Opportunities of Dedollarization
One of the main advantages of dedollarization for Russia is that it reduces its vulnerability to Western sanctions, as it can no longer be cut off from the international financial system by the US and its allies. The use of the yuan and gold also allows Russia to diversify its reserves and protect itself from fluctuations in the value of the dollar and euro. Additionally, increased trade with China helps Russia to reduce its dependence on the West and tap into new markets.
Risks of Dedollarization
However, dedollarization also poses several risks for Russia. One of the main vulnerabilities is the ruble-yuan exchange rate, which is tightly controlled by China and can be manipulated to Russia’s disadvantage. Chinese authorities can also impose capital controls on yuan outflows, which could prevent the Russian Central Bank from selling Chinese bonds and converting the proceeds to rubles. Furthermore, bilateral currency swap lines with China, which Russia relies on to build up its yuan reserves, expose Chinese financial institutions to US secondary sanctions for aiding Russia’s sanctions evasion efforts
Gold as an Alternative
In addition to the yuan, Russia has been turning to gold as an alternative to the dollar and euro. Its gold holdings have nearly tripled since 2014, with 150,000 gold bars valued at about $140 billion. Russia is also the world’s second-largest gold producer and has been selling excess gold to China at a discount of up to 30 percent. However, this illicit trade is risky and challenging to scale up, as potential partners are either deprived of dollars and euros themselves or not interested in mass purchases due to the heightened risk of exposure and Western retaliation.

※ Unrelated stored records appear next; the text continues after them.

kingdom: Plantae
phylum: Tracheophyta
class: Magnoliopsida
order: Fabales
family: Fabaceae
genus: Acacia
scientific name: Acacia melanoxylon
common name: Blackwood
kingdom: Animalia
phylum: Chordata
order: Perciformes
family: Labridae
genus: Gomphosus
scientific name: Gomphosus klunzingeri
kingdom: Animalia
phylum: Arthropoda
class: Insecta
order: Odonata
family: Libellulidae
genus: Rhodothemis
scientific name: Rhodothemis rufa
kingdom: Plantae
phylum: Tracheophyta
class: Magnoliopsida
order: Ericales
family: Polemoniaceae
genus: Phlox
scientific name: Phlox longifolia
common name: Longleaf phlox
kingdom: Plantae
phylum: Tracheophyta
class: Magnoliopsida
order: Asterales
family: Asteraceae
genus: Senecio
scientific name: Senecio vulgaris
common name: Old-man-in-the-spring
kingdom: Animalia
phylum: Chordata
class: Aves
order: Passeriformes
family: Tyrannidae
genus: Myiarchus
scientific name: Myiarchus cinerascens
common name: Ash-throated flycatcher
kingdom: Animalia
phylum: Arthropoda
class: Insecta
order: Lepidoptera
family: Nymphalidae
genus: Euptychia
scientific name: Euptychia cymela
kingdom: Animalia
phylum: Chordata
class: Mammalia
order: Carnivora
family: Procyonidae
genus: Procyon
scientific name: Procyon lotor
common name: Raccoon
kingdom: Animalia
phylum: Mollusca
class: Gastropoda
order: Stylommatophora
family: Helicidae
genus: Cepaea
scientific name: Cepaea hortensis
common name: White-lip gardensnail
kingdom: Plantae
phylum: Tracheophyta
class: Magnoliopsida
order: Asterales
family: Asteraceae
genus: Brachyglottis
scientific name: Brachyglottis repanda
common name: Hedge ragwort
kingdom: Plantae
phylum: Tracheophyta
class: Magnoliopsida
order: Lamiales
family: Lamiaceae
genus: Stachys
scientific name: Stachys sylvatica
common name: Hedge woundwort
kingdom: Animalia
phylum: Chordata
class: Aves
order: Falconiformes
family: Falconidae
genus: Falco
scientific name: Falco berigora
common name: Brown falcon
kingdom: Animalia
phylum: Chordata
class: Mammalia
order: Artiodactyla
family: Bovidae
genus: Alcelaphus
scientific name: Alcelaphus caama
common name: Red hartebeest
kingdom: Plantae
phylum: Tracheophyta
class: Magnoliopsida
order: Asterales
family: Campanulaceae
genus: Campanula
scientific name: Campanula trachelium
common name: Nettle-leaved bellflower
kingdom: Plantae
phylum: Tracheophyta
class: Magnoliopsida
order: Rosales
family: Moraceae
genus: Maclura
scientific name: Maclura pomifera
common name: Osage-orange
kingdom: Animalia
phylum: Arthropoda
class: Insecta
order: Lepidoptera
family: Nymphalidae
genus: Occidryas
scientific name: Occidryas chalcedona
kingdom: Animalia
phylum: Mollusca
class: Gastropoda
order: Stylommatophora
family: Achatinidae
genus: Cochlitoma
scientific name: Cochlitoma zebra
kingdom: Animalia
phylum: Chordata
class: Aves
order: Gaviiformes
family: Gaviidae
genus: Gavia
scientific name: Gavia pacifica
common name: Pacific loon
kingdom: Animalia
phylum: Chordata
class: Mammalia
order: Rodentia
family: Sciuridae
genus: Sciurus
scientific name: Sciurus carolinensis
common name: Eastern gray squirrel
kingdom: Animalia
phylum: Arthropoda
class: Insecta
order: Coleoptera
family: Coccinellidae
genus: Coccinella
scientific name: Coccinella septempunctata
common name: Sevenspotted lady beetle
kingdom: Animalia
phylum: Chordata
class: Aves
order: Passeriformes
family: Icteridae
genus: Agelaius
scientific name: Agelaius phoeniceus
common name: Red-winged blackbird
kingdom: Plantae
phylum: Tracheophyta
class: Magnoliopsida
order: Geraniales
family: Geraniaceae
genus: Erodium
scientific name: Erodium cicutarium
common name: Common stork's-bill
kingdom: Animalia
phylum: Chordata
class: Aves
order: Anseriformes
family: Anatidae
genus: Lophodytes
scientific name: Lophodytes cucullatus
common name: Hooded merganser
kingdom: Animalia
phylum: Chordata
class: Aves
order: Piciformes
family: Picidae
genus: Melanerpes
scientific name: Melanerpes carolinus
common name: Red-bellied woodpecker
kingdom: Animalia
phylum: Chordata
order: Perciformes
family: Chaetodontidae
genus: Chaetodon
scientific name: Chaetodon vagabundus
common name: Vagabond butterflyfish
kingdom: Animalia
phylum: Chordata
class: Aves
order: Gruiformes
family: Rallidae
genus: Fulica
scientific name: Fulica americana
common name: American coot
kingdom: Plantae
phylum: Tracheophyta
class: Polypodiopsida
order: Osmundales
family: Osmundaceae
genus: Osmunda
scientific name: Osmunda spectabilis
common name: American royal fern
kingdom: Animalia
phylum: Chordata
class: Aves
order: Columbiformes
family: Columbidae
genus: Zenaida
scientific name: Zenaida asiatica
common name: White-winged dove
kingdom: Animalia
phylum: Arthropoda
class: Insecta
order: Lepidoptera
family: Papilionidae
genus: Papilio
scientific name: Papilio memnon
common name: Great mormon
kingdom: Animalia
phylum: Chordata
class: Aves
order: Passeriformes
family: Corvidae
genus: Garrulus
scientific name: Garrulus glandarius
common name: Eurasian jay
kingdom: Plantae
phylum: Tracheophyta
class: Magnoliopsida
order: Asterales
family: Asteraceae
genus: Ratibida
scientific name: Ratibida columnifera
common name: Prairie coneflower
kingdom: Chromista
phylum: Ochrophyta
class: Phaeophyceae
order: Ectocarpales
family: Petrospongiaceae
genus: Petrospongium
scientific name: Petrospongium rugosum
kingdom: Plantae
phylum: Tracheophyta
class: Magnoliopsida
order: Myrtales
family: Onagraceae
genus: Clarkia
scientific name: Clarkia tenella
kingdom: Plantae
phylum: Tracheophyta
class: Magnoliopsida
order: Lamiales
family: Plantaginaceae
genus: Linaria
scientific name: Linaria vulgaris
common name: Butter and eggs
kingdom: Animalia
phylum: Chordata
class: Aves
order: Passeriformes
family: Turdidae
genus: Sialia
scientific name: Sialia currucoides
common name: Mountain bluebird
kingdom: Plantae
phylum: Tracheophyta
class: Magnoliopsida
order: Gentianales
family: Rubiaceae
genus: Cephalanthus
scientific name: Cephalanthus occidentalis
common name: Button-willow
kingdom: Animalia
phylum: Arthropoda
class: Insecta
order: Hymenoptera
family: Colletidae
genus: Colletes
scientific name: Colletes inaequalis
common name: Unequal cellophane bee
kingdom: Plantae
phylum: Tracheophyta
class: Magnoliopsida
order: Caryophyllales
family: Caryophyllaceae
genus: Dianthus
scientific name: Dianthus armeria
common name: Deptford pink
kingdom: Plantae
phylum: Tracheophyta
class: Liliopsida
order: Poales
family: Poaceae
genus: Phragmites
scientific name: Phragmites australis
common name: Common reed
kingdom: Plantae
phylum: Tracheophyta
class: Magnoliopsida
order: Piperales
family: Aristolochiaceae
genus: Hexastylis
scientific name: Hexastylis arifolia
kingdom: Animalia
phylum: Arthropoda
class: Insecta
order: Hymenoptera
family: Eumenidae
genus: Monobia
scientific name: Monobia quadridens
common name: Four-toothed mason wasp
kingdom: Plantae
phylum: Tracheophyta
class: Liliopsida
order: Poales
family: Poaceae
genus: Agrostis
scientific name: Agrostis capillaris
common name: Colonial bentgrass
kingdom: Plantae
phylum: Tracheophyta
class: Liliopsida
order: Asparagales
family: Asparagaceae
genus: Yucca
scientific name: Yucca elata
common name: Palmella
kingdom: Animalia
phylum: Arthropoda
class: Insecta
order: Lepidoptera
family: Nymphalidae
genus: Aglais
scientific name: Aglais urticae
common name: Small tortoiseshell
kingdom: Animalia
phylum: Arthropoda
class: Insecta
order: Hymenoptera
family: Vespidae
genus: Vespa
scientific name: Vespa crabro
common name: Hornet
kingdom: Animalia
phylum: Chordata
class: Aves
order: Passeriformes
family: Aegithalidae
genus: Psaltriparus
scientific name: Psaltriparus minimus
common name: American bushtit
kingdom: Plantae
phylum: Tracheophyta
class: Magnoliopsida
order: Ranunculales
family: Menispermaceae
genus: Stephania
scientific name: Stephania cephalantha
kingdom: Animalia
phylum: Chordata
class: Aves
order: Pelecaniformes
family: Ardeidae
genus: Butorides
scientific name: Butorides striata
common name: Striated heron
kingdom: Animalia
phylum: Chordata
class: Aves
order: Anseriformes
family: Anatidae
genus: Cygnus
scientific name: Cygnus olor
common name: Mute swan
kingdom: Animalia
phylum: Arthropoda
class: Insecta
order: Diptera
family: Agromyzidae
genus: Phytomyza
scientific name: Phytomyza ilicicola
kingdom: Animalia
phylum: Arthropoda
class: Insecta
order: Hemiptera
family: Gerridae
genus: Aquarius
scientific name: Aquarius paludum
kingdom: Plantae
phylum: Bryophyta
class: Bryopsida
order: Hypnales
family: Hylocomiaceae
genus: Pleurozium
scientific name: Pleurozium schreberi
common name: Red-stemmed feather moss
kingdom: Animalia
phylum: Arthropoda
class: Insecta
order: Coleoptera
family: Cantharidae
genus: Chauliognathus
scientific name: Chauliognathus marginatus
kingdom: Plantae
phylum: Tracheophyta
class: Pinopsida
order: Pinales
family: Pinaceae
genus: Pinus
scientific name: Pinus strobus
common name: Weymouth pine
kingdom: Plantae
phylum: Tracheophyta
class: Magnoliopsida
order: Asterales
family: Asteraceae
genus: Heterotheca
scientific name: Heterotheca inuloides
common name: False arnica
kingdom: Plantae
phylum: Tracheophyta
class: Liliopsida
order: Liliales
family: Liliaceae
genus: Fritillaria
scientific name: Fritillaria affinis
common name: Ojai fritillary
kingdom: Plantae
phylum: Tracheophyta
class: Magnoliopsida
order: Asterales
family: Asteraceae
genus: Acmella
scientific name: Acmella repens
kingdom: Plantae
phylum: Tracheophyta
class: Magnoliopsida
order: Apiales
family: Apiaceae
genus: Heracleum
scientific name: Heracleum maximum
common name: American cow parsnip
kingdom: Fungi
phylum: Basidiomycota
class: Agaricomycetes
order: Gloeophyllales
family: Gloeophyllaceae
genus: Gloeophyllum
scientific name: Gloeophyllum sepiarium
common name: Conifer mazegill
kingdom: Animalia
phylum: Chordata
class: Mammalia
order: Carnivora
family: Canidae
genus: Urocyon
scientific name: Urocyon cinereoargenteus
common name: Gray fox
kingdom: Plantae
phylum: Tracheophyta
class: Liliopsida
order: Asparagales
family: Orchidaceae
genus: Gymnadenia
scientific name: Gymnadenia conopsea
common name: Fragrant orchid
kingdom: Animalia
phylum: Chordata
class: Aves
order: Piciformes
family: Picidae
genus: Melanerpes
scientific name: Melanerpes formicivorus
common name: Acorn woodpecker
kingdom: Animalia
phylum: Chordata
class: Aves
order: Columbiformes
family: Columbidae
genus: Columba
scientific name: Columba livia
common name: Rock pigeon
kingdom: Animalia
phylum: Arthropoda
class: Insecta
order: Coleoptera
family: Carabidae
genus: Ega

Russia’s collaboration with China on dedollarization has both benefits and risks. While it has helped Russia reduce its vulnerability to Western sanctions and diversify its reserves, it has also created new vulnerabilities and risks. The increased use of the yuan and gold has made Russia more dependent on China, and its reliance on illicit gold trade exposes it to legal and reputational risks. As long as sanctions remain in place, Russia will have to navigate carefully to stay on the right side of Beijing and manage the risks of dedollarization.